**課題 1**
病院と診療所についての文章から、「病院にかかるか診療所にするか」を含む語句で始め、「担が治療の決め手となります。」で終わる部分を書き写すこと。
**課題 2**
病院と診療所についての文章のうち「このような病気の場合に一番大事なのは」で始まる段落を、主な事実を残して箇条書きにまとめること。

**読む文章**
========

疾患・特集

病院か診療所か

プライマリ・ケア

病院とは「20床以上の入院施設を持つ医療機関」、診療所 (医院) とは「19床以下のもの」というのが医療法による定義であり、わが国には、約9800の病院と約8万4000の診療所があります。
診療所には、消化器病とか呼吸器病など特定の領域を専門とするものと、一般内科のように専門性を持たないものとがあります。後者は、主に日常的な病気の診断治療と健康相談、在宅医療、保健指導管理の役割を担い、この機能をプライマリ・ケアといいます。

8~9割までは日常的な病気

私たちが医療機関にかかる際の8~9割までは、日常的な、ありふれた病気であり、これはプライマリ・ケアがふさわしい病気です。専門的な医療が必要な残りの1~2割の場合に、時期を失しないように専門の病院を受診する必要が生じます。
病院にかかるか診療所にするか、と迷うのは、日常的な病気か専門的医療を必要とする病気か、自分で判断がつきかねる場合です。このような判断は、プライマリ・ケア本来の大事な役割の1つであり、診療所の医師が必要に応じて2次医療の病院を紹介してくれる場合には、安心して診療所に身を委ねることができます。

慢性疾患の治療は病・診の役割分担で

慢性疾患だから軽い病気だと、自分で勝手に決め込むのは問題です。糖尿病、高血圧、高脂血症をはじめ、何年、十何年か後に色々な臓器の障害が起こると気づかわれる病気が近年増加しており、これらの病気に対しては治療法が年々進歩しています。
このような病気の場合に一番大事なのは、最新の治療法のうちで自分に最適なものを選んで、治療方針を決めてもらうことです。専門病院で治療方針を決め、それに従って日常の管理と指導を身近な診療所にしてもらう、役割分担が治療の決め手となります。

========

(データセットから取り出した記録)

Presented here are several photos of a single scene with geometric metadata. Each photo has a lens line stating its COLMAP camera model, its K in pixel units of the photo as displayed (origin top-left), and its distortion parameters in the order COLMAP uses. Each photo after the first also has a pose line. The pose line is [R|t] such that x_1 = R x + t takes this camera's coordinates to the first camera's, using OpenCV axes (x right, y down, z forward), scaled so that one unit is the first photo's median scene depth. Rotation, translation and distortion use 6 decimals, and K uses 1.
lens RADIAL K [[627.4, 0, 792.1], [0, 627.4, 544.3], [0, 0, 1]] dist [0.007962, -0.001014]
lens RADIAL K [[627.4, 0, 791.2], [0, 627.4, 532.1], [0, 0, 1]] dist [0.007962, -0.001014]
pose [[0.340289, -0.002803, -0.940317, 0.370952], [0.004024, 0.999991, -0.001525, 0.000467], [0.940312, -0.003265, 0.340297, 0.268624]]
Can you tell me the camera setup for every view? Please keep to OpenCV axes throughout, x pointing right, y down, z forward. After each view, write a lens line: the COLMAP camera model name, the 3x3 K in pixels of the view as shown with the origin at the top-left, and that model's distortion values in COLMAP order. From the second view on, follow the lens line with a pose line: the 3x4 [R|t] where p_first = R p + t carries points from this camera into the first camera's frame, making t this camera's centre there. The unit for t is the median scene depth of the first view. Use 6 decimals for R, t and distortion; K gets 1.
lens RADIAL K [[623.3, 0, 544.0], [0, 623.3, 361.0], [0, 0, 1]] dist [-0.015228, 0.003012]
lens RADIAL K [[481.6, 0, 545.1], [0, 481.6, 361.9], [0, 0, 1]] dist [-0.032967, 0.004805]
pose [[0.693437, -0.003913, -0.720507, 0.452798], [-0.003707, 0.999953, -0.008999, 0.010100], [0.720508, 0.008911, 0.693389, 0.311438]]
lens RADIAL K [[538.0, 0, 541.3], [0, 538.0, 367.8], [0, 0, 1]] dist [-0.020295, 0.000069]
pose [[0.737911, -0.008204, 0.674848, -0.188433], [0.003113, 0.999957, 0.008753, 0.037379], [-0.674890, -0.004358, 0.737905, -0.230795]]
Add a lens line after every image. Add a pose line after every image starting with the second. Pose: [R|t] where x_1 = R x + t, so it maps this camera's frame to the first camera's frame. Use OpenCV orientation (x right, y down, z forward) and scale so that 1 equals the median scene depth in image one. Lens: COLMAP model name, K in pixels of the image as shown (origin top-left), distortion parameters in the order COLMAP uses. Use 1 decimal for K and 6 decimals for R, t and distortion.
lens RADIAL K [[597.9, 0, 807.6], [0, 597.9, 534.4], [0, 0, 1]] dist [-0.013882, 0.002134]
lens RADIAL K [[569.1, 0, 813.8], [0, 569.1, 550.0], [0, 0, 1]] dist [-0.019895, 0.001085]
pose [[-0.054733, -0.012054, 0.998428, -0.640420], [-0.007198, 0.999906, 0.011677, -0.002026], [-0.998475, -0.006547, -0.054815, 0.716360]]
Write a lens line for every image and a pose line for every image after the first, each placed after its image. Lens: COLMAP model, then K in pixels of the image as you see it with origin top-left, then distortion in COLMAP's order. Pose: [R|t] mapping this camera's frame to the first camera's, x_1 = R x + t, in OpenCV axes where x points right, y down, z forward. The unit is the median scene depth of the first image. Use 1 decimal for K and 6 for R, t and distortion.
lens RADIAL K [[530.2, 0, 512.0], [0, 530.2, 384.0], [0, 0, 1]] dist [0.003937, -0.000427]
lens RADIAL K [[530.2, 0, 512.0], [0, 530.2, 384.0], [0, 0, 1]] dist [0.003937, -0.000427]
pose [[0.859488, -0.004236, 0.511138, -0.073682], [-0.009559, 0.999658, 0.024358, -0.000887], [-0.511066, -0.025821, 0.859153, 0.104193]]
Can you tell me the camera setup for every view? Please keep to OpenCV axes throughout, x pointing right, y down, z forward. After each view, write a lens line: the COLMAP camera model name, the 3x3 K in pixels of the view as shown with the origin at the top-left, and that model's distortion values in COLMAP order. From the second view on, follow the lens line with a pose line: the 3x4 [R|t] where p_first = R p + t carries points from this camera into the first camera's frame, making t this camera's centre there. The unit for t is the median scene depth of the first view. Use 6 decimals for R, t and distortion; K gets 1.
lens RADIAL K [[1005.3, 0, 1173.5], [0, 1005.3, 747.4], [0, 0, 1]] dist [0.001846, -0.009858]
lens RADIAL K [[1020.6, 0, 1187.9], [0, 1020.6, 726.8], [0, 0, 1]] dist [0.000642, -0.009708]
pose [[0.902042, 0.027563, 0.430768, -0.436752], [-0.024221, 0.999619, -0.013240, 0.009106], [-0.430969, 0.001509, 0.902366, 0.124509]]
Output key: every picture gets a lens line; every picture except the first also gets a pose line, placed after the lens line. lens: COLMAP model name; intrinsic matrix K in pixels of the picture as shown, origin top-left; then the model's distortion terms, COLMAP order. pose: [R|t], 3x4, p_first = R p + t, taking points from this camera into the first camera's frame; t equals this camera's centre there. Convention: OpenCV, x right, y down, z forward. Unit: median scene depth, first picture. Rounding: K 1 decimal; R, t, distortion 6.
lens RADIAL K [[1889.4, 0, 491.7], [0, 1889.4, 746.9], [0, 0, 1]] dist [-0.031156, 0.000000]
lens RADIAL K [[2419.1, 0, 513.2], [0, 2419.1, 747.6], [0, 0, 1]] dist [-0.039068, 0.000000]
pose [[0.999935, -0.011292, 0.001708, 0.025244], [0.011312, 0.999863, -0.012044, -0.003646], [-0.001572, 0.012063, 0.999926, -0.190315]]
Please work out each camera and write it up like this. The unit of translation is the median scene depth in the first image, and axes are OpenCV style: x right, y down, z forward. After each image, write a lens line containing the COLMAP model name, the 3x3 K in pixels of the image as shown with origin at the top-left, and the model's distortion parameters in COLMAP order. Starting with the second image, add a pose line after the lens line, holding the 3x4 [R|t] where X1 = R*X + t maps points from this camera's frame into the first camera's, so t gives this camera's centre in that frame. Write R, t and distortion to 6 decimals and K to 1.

========

**解答例 1**
病院にかかるか診療所にするか、と迷うのは、日常的な病気か専門的医療を必要とする病気か、自分で判断がつきかねる場合です。このような判断は、プライマリ・ケア本来の大事な役割の1つであり、診療所の医師が必要に応じて2次医療の病院を紹介してくれる場合には、安心して診療所に身を委ねることができます。

慢性疾患の治療は病・診の役割分担で

慢性疾患だから軽い病気だと、自分で勝手に決め込むのは問題です。糖尿病、高血圧、高脂血症をはじめ、何年、十何年か後に色々な臓器の障害が起こると気づかわれる病気が近年増加しており、これらの病気に対しては治療法が年々進歩しています。
このような病気の場合に一番大事なのは、最新の治療法のうちで自分に最適なものを選んで、治療方針を決めてもらうことです。専門病院で治療方針を決め、それに従って日常の管理と指導を身近な診療所にしてもらう、役割分担が治療の決め手となります。

**解答例 2**
- 最も大事なのは、最新の治療法から自分に最適なものを選び、治療方針を決めてもらうことである。
- 治療方針は専門病院で決める。
- その方針に従い、日常の管理と指導は身近な診療所が行う。
- この役割分担が治療の決め手となる。